I numeri del bottino sono sbalorditivi e vengono pubblicati oggi dal mensile specializzato Classic Voice . «I fogli, di circa 35 cm x 27 ciascuno, sono custoditi in 17 carpette. Tolte dal calcolo le pagine bianche, su 5.252 facciate sono 4.671 quelle utilizzate dal Maestro nella fase di composizione delle opere. Per fare un esempio dell'importanza dell'archivio: soltanto del Falstaff ci sono 900 pagine di abbozzi sconosciuti» spiega il direttore del mensile, Andrea Estero. Ma dove si trova questo patrimonio, e perché solo ora viene allo scoperto? Sta in un luogo sicuro, spiega Angiolo Carrara Verdi, terzogenito dell'ultima generazione dei discendenti, è lui che veglia su Villa di Sant'Agata, la dimora storica di Giuseppe Verdi. Ricostruiamo la spy story. Sul finire degli anni Novanta, con l'edizione critica di Traviata , si intuì l'esistenza di un patrimonio nascosto di scritti verdiani. Ma proprio in quella fase iniziavano i conflitti fra gli eredi di casa Verdi. In concreto: l'archivio divenne inaccessibile.

Verdi aveva stilato un testamento chiedendo che alla sua morte tutto rimanesse «com'è e dov'è». Leggiamo: «Faccio obbligo alla mia erede di conservare il giardino e la mia casa in S.Agata nello stato in cui ora si trova, pregandola di voler mantenere nello stato attuale tutti i prati che attorniano il giardino. Tale obbligo viene anche fatto ai suoi eredi od aventi causa». Gli eredi hanno rispettato le volontà del compositore. Ma è pur vero che il fondo è privato, però posto sotto la tutela dello Stato, tant'è che il catalogo che oggi viene pubblicato era stato depositato alla Soprintendenza dei Beni culturali di Parma e Piacenza. E arriviamo al punto. «Il fatto che di questi manoscritti non sia mai stato curato un inventario con criteri scientifici e che non siano accessibili agli studiosi rappresenta un'anomalia», dichiara Estero. Nell'inchiesta sul «caso Verdi», Mauro Balestrazzi documenta come le collezioni dei grandi della musica, da Bach a Beethoven possano essere consultate dagli studiosi. E così dovrebbe essere anche per i manoscritti verdiani.
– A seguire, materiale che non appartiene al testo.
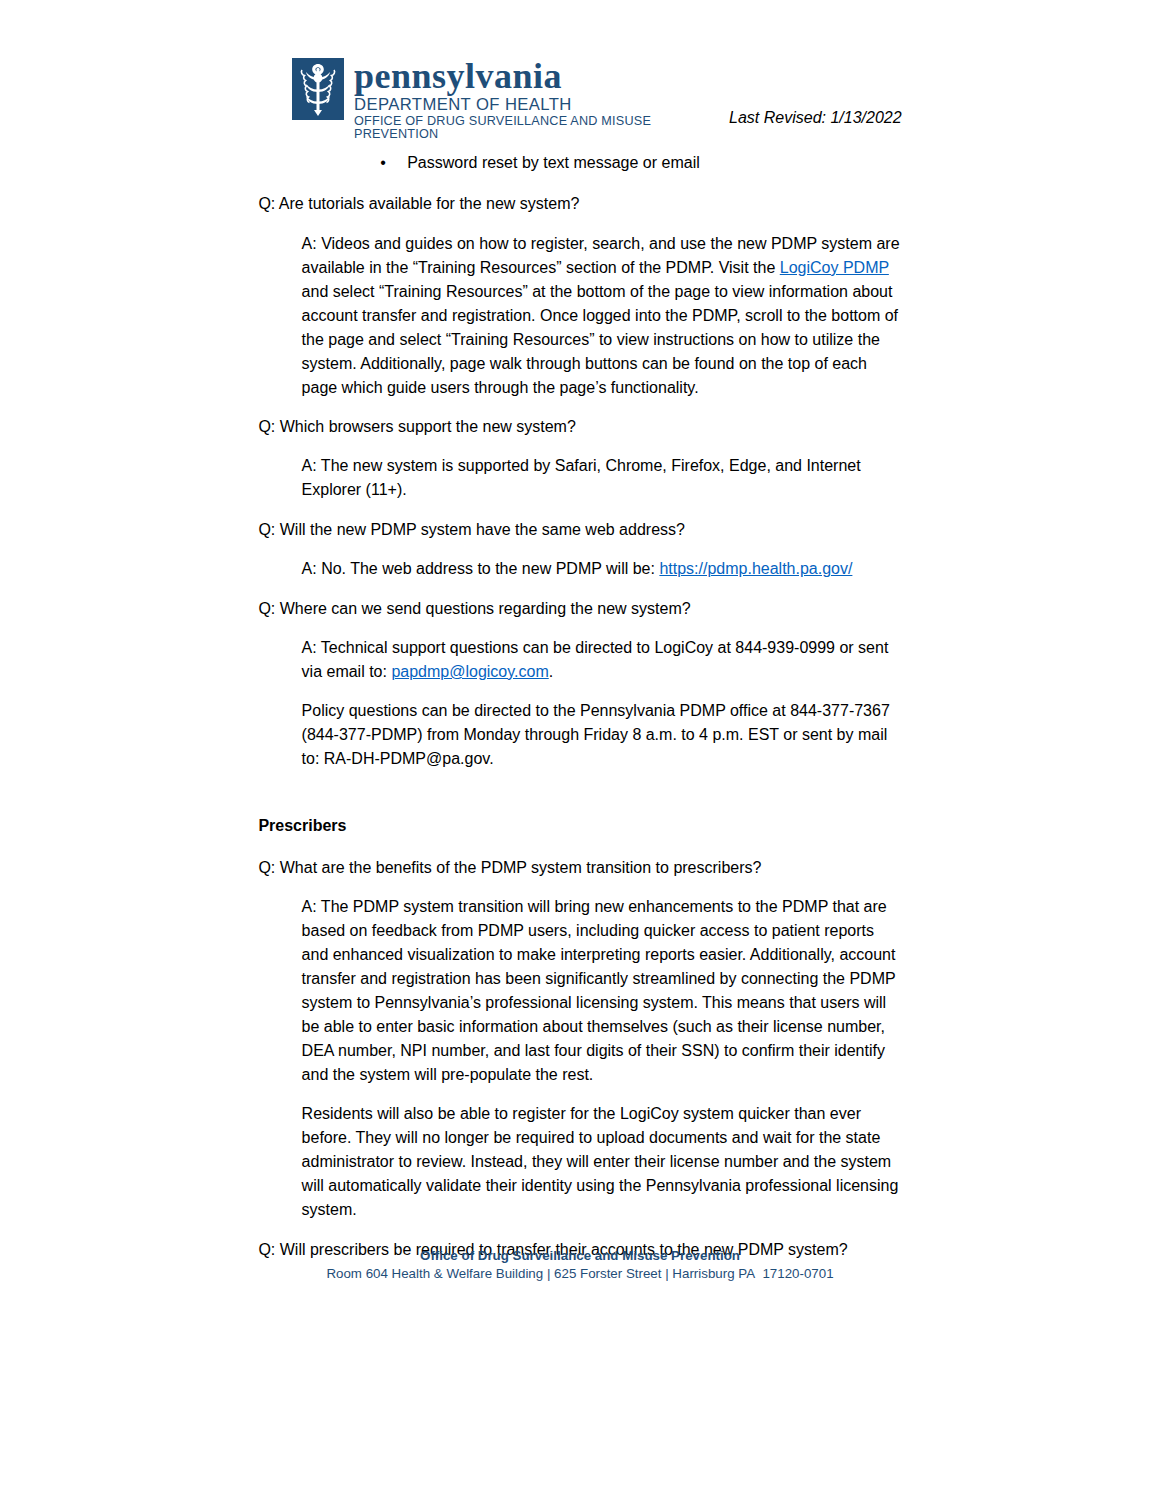pennsylvania DEPARTMENT OF HEALTH OFFICE OF DRUG SURVEILLANCE AND MISUSE PREVENTION
Last Revised: 1/13/2022
Password reset by text message or email
Q: Are tutorials available for the new system?
A: Videos and guides on how to register, search, and use the new PDMP system are available in the “Training Resources” section of the PDMP. Visit the LogiCoy PDMP and select “Training Resources” at the bottom of the page to view information about account transfer and registration. Once logged into the PDMP, scroll to the bottom of the page and select “Training Resources” to view instructions on how to utilize the system. Additionally, page walk through buttons can be found on the top of each page which guide users through the page’s functionality.
Q: Which browsers support the new system?
A: The new system is supported by Safari, Chrome, Firefox, Edge, and Internet Explorer (11+).
Q: Will the new PDMP system have the same web address?
A: No. The web address to the new PDMP will be: https://pdmp.health.pa.gov/
Q: Where can we send questions regarding the new system?
A: Technical support questions can be directed to LogiCoy at 844-939-0999 or sent via email to: papdmp@logicoy.com.
Policy questions can be directed to the Pennsylvania PDMP office at 844-377-7367 (844-377-PDMP) from Monday through Friday 8 a.m. to 4 p.m. EST or sent by mail to: RA-DH-PDMP@pa.gov.
Prescribers
Q: What are the benefits of the PDMP system transition to prescribers?
A: The PDMP system transition will bring new enhancements to the PDMP that are based on feedback from PDMP users, including quicker access to patient reports and enhanced visualization to make interpreting reports easier. Additionally, account transfer and registration has been significantly streamlined by connecting the PDMP system to Pennsylvania’s professional licensing system. This means that users will be able to enter basic information about themselves (such as their license number, DEA number, NPI number, and last four digits of their SSN) to confirm their identify and the system will pre-populate the rest.
Residents will also be able to register for the LogiCoy system quicker than ever before. They will no longer be required to upload documents and wait for the state administrator to review. Instead, they will enter their license number and the system will automatically validate their identity using the Pennsylvania professional licensing system.
Q: Will prescribers be required to transfer their accounts to the new PDMP system?
Office of Drug Surveillance and Misuse Prevention
Room 604 Health & Welfare Building | 625 Forster Street | Harrisburg PA 17120-0701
La figura di Verdi accende periodicamente dei «casi». Prendiamo i festeggiamenti del 2013 per il bicentenario della nascita: furono un semi-flop, fondi stanziati in ritardo, organizzatori che brancolavano nel buio data la mancanza di strategie.

Gli Austriaci hanno trasformato Mozart in un brand che porta nelle casse milioni di euro. Noi cosa aspettiamo? Verdi è il compositore d'opera più rappresentato al mondo: quando ci decidiamo a dare la meritata visibilità al nostro capitale umano?